Multi-Token Prediction (MTP)

Standard LMs predict the next token. Multi-Token Prediction (DeepSeek V3) predicts the next 2-4 tokens, each with its own head. Trained jointly. At inference: built-in speculative decoding via the extra heads. ~30% throughput gain at no quality cost.

Advertisement

The architecture

# Shared body produces hidden state h
# Head 1: predicts next token (standard)
# Head 2: predicts token+2
# Head 3: predicts token+3
# ...

# Each head: small linear layer (d × V) on the shared hidden

Adds N-1 small projection heads (negligible param count). Each head trained on the same input but a different target offset. At inference: head 1 gives the actual next token; heads 2..N propose speculative continuations.

Training loss

# Sum the losses from all heads:
loss = sum over i in 1..N of CE(head_i(h), target_at_pos+i)

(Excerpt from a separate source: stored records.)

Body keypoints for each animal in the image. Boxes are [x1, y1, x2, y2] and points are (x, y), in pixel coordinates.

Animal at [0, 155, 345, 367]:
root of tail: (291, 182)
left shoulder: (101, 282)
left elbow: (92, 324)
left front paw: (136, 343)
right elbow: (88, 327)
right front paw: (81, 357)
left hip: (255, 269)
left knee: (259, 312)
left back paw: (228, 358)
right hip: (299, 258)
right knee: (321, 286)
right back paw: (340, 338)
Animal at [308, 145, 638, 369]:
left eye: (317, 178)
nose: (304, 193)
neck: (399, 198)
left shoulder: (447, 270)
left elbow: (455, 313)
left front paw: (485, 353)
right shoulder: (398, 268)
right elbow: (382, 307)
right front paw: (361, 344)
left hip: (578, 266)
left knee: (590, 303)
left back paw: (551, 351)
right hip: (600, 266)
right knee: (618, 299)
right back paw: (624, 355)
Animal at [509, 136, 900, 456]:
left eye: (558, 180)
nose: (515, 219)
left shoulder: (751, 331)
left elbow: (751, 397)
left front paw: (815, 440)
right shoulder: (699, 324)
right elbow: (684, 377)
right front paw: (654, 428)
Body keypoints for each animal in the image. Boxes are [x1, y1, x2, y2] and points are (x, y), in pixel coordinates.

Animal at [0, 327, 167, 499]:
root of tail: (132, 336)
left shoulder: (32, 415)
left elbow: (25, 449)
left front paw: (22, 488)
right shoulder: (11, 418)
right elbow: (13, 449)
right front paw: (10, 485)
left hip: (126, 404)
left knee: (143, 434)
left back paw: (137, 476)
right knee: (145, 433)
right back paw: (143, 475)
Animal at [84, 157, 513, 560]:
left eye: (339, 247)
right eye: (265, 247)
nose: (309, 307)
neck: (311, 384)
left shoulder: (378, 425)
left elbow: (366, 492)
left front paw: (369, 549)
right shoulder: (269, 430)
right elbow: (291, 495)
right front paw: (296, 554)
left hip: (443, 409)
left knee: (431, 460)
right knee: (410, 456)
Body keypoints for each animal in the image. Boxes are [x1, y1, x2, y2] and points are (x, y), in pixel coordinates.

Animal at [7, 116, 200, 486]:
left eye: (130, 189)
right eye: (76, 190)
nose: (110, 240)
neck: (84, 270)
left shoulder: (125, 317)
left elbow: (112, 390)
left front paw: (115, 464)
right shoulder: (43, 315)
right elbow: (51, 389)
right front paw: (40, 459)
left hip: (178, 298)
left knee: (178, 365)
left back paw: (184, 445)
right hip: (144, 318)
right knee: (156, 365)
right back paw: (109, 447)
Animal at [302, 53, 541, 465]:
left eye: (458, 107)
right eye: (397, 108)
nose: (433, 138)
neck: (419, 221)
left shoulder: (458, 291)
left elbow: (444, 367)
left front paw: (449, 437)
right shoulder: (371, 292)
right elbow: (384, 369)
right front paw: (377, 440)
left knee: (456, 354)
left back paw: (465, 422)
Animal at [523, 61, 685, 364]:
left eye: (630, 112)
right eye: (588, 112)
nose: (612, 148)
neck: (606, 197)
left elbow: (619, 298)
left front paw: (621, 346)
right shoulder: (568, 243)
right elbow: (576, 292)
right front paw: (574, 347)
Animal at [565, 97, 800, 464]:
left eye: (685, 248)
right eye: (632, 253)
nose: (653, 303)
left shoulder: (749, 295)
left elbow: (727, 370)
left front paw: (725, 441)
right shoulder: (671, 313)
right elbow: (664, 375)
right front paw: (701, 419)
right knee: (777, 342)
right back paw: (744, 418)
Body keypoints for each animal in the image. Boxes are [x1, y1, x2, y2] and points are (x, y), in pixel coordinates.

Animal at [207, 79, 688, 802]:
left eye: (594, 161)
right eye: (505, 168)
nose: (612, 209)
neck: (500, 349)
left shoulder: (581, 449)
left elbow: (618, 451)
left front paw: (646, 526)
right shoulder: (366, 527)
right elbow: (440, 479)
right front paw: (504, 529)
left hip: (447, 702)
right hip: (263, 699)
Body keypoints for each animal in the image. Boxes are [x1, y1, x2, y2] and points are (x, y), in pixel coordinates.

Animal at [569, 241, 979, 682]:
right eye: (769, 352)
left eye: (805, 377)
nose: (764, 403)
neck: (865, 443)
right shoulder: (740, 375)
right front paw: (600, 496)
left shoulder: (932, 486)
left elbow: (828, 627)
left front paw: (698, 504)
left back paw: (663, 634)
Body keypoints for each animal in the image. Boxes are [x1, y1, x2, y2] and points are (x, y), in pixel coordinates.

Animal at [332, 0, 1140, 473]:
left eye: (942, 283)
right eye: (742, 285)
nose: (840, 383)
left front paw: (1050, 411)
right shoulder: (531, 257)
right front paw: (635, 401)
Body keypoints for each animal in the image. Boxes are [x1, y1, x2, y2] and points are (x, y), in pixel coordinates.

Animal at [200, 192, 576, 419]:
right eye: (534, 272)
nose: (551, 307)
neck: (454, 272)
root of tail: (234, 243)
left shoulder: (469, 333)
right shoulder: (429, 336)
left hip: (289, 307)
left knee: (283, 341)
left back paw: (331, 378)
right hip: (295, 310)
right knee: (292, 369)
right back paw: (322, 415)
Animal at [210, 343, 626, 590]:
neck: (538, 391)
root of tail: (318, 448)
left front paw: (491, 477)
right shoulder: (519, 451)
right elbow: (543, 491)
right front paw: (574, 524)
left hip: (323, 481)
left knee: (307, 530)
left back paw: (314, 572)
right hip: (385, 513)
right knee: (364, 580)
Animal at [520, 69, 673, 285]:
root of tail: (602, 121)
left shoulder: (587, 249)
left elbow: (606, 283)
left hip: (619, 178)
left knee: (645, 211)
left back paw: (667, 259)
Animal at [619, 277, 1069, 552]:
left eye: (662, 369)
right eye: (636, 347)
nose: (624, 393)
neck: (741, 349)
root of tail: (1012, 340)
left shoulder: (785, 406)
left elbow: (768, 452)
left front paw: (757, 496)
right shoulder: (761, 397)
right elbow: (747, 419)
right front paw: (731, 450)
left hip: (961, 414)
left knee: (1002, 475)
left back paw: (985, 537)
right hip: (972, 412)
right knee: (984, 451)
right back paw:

Multi-task learning over forward-looking prediction. Doesn't hurt the main head's quality; the auxiliary heads' losses act as regularization and provide alignment for speculative decoding at inference.

Advertisement

Inference speedup

With MTP heads providing K speculative tokens that are verified by the main head — like speculative decoding without a separate draft model. 1.5-2× throughput. Used in DeepSeek V3 by default.

CPU implications

Extra heads = extra small matmuls. Tiny compute overhead. The speedup at inference helps CPU serving significantly. Worth adopting if you can retrain. For existing pretrained models without MTP: external speculative decoding with a small draft works similarly.

Limitations

Quality of distant predictions degrades — head 4 is much weaker than head 1. So K is typically capped at 2-4. The recipe is most effective for fluency-heavy content (text generation, summarization). Less benefit for highly stochastic tasks.

MTP: extra heads predict next 2-4 tokens. Free speculative decoding. 30% inference speedup. DeepSeek V3 standard.